■ **Task item**
Revise the passage on antipsychotic treatment guidelines from "In 2013 the" through "evidence level A.", changing "World Federation of Societies for Biological Psychiatry" to "WFSBP".

In 2013 the World Federation of Societies for Biological Psychiatry recommended aripiprazole for the treatment of acute exacerbations of schizophrenia as a Grade 1 recommendation and evidence level A.

The British Association for Psychopharmacology similarly recommends that all persons presenting with psychosis receive treatment with an antipsychotic, and that such treatment should continue for at least 1–2 years, as "There is no doubt that antipsychotic discontinuation is strongly associated with relapse during this period". The guideline further notes that "Established schizophrenia requires continued maintenance with doses of antipsychotic medication within the recommended range (Evidence level A)".

The British Association for Psychopharmacology and the World Federation of Societies for Biological Psychiatry suggest that there is little difference in effectiveness between antipsychotics in prevention of relapse, and recommend that the specific choice of antipsychotic be chosen based on each person's preference and side effect profile. The latter group recommends switching to aripiprazole when excessive weight gain is encountered during treatment with other antipsychotics.

Bipolar disorder 
Aripiprazole is effective for the treatment of acute manic episodes of bipolar disorder in adults, children, and adolescents.  Used as maintenance therapy, it is useful for the prevention of manic episodes, but is not useful for bipolar depression. Thus, it is often used in combination with an additional mood stabilizer; however, co-administration with a mood stabilizer increases the risk of extrapyramidal side effects. In September 2014, aripiprazole had a UK marketing authorization for up to 12 weeks of treatment for moderate to severe manic episodes in bipolar I disorder in young people aged 13 and older.

■ **Extracted data**
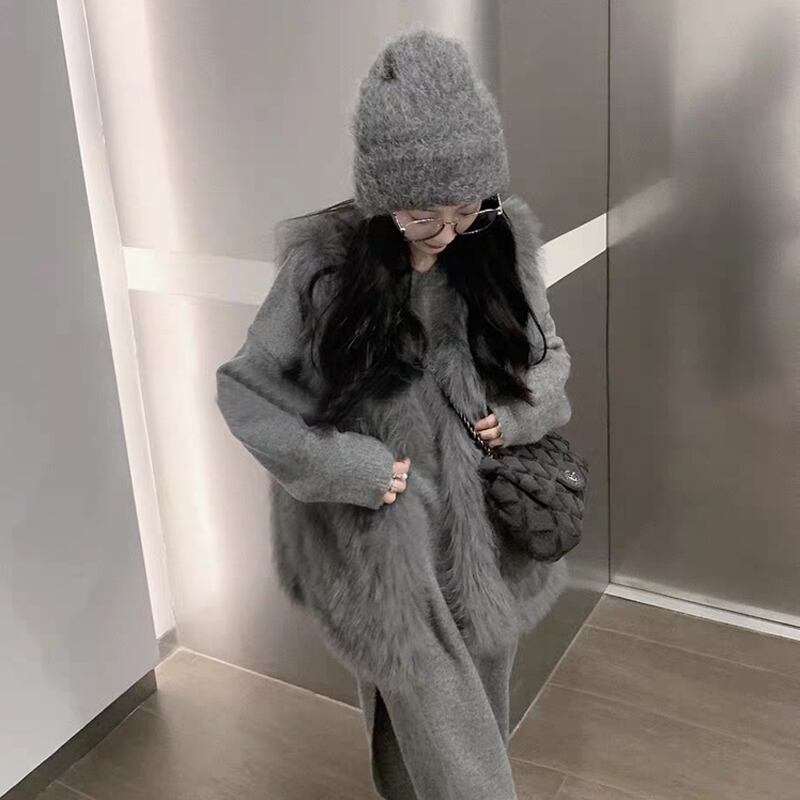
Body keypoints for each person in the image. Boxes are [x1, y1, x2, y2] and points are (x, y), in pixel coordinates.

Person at [215, 25, 572, 800]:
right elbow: (245, 389)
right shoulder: (324, 264)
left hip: (487, 524)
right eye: (421, 216)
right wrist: (353, 467)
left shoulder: (500, 242)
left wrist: (520, 419)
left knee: (467, 716)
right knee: (446, 727)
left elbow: (552, 363)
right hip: (381, 533)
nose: (447, 233)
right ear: (381, 201)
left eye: (464, 208)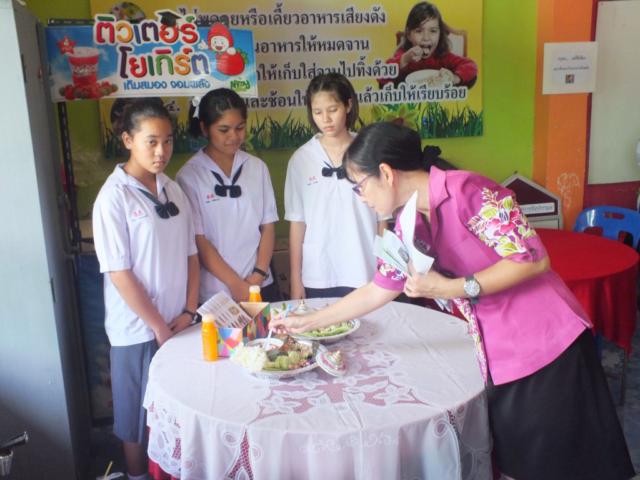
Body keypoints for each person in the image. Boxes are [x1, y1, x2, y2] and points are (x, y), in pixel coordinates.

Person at [271, 122, 635, 480]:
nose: (361, 196)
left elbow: (532, 259)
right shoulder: (407, 222)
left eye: (360, 185)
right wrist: (309, 321)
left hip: (548, 347)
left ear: (386, 173)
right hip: (501, 354)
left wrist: (450, 288)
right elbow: (379, 288)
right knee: (517, 465)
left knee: (561, 467)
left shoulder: (469, 191)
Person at [92, 99, 200, 480]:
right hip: (138, 330)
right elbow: (119, 273)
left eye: (167, 141)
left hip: (178, 324)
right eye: (151, 142)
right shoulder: (114, 197)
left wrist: (188, 311)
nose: (161, 151)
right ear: (127, 140)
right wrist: (157, 326)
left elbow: (191, 255)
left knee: (175, 410)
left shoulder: (172, 189)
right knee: (136, 418)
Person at [284, 72, 386, 299]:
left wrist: (383, 268)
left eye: (333, 110)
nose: (326, 119)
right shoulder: (301, 159)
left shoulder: (369, 151)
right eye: (318, 112)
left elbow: (383, 219)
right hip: (318, 273)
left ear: (348, 105)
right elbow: (297, 223)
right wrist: (296, 279)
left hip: (365, 269)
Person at [176, 88, 279, 303]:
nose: (234, 136)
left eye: (240, 128)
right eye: (224, 130)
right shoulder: (189, 176)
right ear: (204, 128)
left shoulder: (257, 167)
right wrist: (235, 284)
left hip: (259, 284)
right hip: (216, 292)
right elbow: (199, 239)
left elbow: (268, 226)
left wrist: (258, 275)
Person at [378, 1, 477, 88]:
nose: (426, 37)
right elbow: (381, 75)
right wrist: (404, 60)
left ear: (440, 34)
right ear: (408, 35)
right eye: (419, 31)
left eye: (433, 31)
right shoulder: (404, 55)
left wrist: (455, 78)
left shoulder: (442, 56)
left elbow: (470, 65)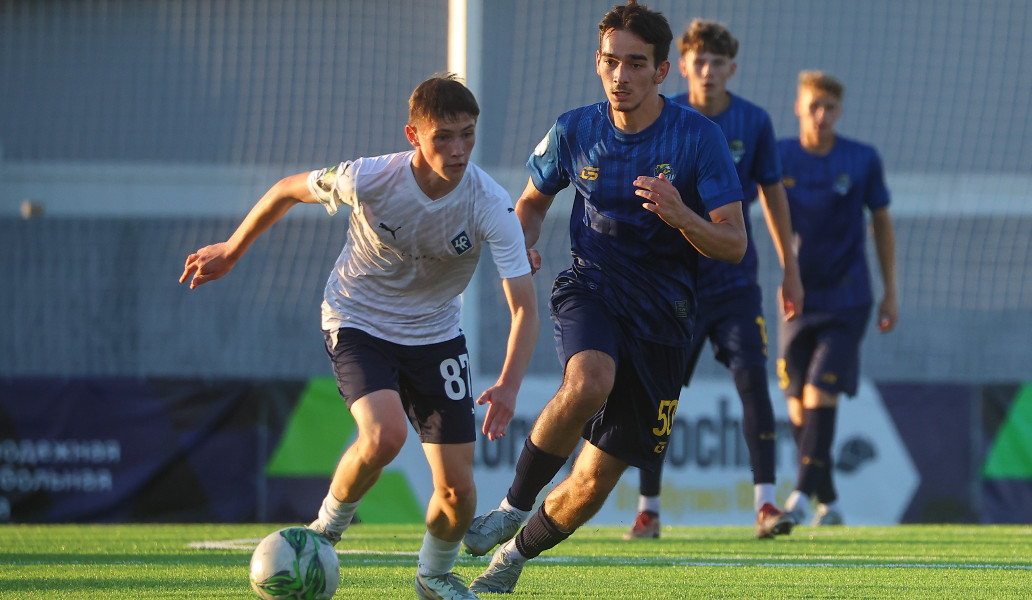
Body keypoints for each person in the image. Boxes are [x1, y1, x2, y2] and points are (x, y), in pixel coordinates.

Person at [178, 74, 539, 600]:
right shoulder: (369, 177)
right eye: (443, 137)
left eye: (468, 135)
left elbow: (524, 307)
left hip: (436, 335)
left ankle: (434, 576)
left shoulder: (490, 203)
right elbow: (285, 190)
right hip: (358, 320)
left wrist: (508, 384)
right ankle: (324, 532)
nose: (459, 150)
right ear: (413, 136)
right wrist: (232, 250)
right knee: (385, 435)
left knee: (459, 491)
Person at [463, 2, 748, 593]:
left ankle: (511, 559)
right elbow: (531, 203)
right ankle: (513, 506)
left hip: (665, 317)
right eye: (611, 61)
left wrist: (682, 216)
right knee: (589, 379)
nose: (621, 75)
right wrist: (522, 243)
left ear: (662, 71)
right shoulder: (574, 130)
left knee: (593, 481)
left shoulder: (699, 138)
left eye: (636, 64)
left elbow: (734, 243)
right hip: (591, 286)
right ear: (598, 62)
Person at [624, 19, 803, 541]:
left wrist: (791, 271)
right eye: (699, 61)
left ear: (732, 69)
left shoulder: (754, 121)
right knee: (659, 391)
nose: (707, 71)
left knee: (753, 381)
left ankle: (766, 504)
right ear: (682, 66)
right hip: (674, 282)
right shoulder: (663, 115)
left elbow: (774, 197)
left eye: (717, 63)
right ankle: (649, 508)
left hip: (734, 282)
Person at [774, 70, 898, 527]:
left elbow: (882, 223)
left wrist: (891, 292)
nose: (821, 115)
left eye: (830, 107)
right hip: (797, 299)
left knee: (819, 391)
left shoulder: (861, 159)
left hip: (849, 298)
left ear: (840, 110)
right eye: (814, 106)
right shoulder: (780, 155)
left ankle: (799, 498)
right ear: (798, 107)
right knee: (796, 404)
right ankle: (830, 501)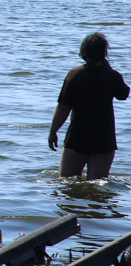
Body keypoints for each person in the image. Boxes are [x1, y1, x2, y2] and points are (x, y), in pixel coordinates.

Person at [48, 33, 129, 179]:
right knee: (98, 185)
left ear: (83, 51)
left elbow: (63, 107)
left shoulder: (74, 74)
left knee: (67, 184)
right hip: (104, 139)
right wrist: (109, 69)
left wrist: (53, 132)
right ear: (104, 52)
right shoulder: (112, 76)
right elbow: (123, 95)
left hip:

■ **Response for this exercise**
In 2013 the WFSBP recommended aripiprazole for the treatment of acute exacerbations of schizophrenia as a Grade 1 recommendation and evidence level A.